Index(['Surrogate Keys', 'day', 'month', 'year', 'season', 'day_of_week',
       'City', 'State', 'Population', 'Population Density', 'Timezone',
       'Area Code', 'tmax', 'tmin', 'prcp', 'ID', 'Scale Type', 'Status',
       'NO2 Mean', 'CO Mean', 'SO2 Mean', 'O3 Mean', 'PM2.5 Mean', 'PM10 Mean',
       'Category_x', 'Visibility Range', 'Date', 'Unnamed: 0', 'CBSA Code',
       'AQI', 'Category_y'],
      dtype='object')


In [None]:
final_df = final_df.drop(['CBSA Code','Unnamed: 0',"Category_y"],axis=1)
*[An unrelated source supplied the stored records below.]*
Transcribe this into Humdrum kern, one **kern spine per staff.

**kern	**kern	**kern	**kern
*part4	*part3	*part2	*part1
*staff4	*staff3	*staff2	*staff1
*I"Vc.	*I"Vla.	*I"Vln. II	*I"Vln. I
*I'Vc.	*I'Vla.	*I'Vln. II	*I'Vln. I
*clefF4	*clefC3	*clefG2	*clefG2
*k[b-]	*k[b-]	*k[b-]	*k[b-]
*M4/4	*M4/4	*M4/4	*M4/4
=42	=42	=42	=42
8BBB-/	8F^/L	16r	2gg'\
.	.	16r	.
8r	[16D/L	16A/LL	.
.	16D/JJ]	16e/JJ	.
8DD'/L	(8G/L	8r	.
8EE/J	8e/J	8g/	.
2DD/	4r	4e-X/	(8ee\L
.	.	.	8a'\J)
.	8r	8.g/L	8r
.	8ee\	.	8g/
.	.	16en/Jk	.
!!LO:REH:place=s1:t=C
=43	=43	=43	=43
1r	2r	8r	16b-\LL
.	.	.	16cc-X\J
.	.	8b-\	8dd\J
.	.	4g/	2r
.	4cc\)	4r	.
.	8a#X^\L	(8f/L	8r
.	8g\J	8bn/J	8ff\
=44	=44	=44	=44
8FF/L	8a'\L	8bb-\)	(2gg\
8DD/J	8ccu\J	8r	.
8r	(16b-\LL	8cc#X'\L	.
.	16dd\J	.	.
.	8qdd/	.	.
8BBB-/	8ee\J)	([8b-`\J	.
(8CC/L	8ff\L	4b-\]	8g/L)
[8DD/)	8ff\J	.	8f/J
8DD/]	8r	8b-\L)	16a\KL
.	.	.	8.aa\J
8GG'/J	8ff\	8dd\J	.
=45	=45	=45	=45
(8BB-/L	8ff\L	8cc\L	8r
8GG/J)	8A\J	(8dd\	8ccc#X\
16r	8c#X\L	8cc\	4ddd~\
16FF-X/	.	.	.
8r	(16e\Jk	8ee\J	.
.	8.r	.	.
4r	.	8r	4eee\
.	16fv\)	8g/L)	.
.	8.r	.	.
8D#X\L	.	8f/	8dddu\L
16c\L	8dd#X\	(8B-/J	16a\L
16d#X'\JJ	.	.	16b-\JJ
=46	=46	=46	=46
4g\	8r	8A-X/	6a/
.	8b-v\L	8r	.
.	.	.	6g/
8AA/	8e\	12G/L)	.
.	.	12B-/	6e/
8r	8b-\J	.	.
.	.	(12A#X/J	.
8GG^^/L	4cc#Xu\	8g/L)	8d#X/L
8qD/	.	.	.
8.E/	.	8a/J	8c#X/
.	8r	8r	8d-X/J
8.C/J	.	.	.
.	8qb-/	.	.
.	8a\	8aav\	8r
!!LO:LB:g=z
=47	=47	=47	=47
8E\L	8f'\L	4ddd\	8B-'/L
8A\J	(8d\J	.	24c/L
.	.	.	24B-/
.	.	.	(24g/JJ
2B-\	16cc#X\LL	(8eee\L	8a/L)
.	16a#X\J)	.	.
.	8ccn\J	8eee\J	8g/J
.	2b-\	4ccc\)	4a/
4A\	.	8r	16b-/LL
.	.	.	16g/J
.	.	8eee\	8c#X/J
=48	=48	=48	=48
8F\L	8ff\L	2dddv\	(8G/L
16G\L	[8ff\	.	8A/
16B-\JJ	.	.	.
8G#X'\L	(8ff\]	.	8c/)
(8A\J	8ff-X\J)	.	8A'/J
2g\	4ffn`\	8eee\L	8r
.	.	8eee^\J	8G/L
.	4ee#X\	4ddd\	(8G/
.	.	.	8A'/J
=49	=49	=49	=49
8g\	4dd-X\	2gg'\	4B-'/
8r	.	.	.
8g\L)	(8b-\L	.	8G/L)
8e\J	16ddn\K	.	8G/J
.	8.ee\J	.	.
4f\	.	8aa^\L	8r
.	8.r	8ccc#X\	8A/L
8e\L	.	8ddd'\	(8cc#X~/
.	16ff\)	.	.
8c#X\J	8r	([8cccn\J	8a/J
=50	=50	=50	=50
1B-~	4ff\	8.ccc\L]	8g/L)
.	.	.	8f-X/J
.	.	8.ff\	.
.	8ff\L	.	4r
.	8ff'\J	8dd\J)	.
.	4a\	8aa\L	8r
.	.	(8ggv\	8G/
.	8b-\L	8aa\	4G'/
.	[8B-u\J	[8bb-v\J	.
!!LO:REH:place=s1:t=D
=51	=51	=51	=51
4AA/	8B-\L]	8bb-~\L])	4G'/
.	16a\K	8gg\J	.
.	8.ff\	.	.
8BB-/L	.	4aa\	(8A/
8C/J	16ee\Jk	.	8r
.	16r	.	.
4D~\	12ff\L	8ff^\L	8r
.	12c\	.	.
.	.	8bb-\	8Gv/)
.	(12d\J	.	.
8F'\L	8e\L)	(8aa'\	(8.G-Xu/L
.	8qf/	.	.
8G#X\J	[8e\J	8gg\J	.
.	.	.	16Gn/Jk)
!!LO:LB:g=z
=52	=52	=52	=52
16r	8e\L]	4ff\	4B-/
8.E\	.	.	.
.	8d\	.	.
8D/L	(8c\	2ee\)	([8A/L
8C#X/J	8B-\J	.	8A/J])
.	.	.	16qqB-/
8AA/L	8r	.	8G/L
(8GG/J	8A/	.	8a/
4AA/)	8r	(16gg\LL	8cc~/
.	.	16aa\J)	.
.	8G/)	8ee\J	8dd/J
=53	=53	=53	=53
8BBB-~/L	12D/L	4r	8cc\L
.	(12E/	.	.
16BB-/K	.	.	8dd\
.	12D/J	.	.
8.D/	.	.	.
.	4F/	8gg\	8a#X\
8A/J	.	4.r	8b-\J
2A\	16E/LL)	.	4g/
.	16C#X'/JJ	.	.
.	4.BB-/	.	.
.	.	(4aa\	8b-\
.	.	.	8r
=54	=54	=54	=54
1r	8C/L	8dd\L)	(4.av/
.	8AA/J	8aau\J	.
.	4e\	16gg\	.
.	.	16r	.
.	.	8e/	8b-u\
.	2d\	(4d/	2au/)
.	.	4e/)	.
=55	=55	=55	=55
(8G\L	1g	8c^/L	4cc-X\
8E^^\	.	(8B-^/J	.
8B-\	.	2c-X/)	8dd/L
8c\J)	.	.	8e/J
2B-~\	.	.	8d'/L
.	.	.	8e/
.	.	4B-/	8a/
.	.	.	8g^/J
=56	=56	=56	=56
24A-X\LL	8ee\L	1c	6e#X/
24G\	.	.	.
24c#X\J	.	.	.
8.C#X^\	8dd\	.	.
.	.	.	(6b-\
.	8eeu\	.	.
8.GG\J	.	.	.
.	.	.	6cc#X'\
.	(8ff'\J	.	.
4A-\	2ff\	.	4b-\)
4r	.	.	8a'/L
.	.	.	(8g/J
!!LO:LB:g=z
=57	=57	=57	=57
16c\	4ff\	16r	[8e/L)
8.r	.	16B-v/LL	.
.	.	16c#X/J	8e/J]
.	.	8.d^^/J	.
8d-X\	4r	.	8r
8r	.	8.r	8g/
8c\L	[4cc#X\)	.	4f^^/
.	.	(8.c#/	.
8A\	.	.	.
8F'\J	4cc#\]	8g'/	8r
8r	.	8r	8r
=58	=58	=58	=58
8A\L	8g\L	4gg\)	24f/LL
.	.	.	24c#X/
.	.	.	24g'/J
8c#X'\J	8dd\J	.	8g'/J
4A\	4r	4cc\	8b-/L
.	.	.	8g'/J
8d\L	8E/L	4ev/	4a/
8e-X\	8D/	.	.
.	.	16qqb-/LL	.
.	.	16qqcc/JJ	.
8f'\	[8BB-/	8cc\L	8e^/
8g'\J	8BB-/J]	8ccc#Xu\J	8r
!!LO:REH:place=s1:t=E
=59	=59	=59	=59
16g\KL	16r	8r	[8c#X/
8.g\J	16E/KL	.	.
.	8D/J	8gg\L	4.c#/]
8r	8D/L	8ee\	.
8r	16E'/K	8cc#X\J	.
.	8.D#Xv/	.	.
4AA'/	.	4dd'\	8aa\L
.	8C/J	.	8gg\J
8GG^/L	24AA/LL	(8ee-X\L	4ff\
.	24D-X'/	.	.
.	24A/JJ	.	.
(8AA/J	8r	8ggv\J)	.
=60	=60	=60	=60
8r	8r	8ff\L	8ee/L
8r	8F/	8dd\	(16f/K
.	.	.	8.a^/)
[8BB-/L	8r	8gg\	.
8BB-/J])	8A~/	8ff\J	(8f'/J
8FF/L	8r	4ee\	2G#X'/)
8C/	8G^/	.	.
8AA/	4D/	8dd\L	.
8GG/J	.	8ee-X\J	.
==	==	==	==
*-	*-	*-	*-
This method is for obtaining the AQHI (air quality health index) values based on the AQI (air quality index) values. AQI communicates the air quality of the single worst pollutant. The index rating for the new AQHI is the sum of the health risks from each of the pollutants in the index.

In [None]:
def getAQHi(n):
    if(n >= 0 and n <= 50):
        return 0
    if(n >= 51 and n <= 100):
        return 1
    if(n >= 101 and n <= 150):
        return 2
    else:
        return 3

In [None]:
final_df["AQHI"]  = final_df['AQI'].apply(getAQHi)

In [None]:
final_df = final_df.rename(columns={'Category_x':"Category"})
final_df = final_df.drop("Date",axis=1)
final_df.head()

Unnamed: 0,Surrogate Keys,day,month,year,season,day_of_week,City,State,Population,Population Density,...,NO2 Mean,CO Mean,SO2 Mean,O3 Mean,PM2.5 Mean,PM10 Mean,Category,Visibility Range,AQI,AQHI
0,1,1,1,1980,Winter,Tuesday,Dallas,Texas,5910669,1522.0,...,0.0,1.20625,0.002083,0.020117,0.015688,0.024,Moderate,10.0,51,1
1,2,2,1,1980,Winter,Wednesday,Dallas,Texas,5910669,1522.0,...,0.03,1.571667,0.0015,0.011064,0.015688,0.024,Moderate,10.0,57,1
2,3,3,1,1980,Winter,Thursday,Dallas,Texas,5910669,1522.0,...,0.066957,1.549185,0.0,0.008588,0.015688,0.024,Good,20.0,36,0
3,4,4,1,1980,Winter,Friday,Dallas,Texas,5910669,1522.0,...,0.038636,1.038095,0.0,0.007403,0.015688,0.024,Good,20.0,38,0
4,5,5,1,1980,Winter,Saturday,Dallas,Texas,5910669,1522.0,...,0.0,0.6375,0.0,0.006442,0.015688,0.024,Good,20.0,38,0


In [None]:
final_df.columns

Index(['Surrogate Keys', 'day', 'month', 'year', 'season', 'day_of_week',
       'City', 'State', 'Population', 'Population Density', 'Timezone',
       'Area Code', 'tmax', 'tmin', 'prcp', 'ID', 'Scale Type', 'Status',
       'NO2 Mean', 'CO Mean', 'SO2 Mean', 'O3 Mean', 'PM2.5 Mean', 'PM10 Mean',
       'Category', 'Visibility Range', 'AQI', 'AQHI'],
      dtype='object')

In [None]:
final_df.to_csv("Data_Staging.csv",index=False)

The final dataframe `final_df` is now converted into its `.csv` couterpart (`Data_Staging.csv`) to be used to load in the database instance.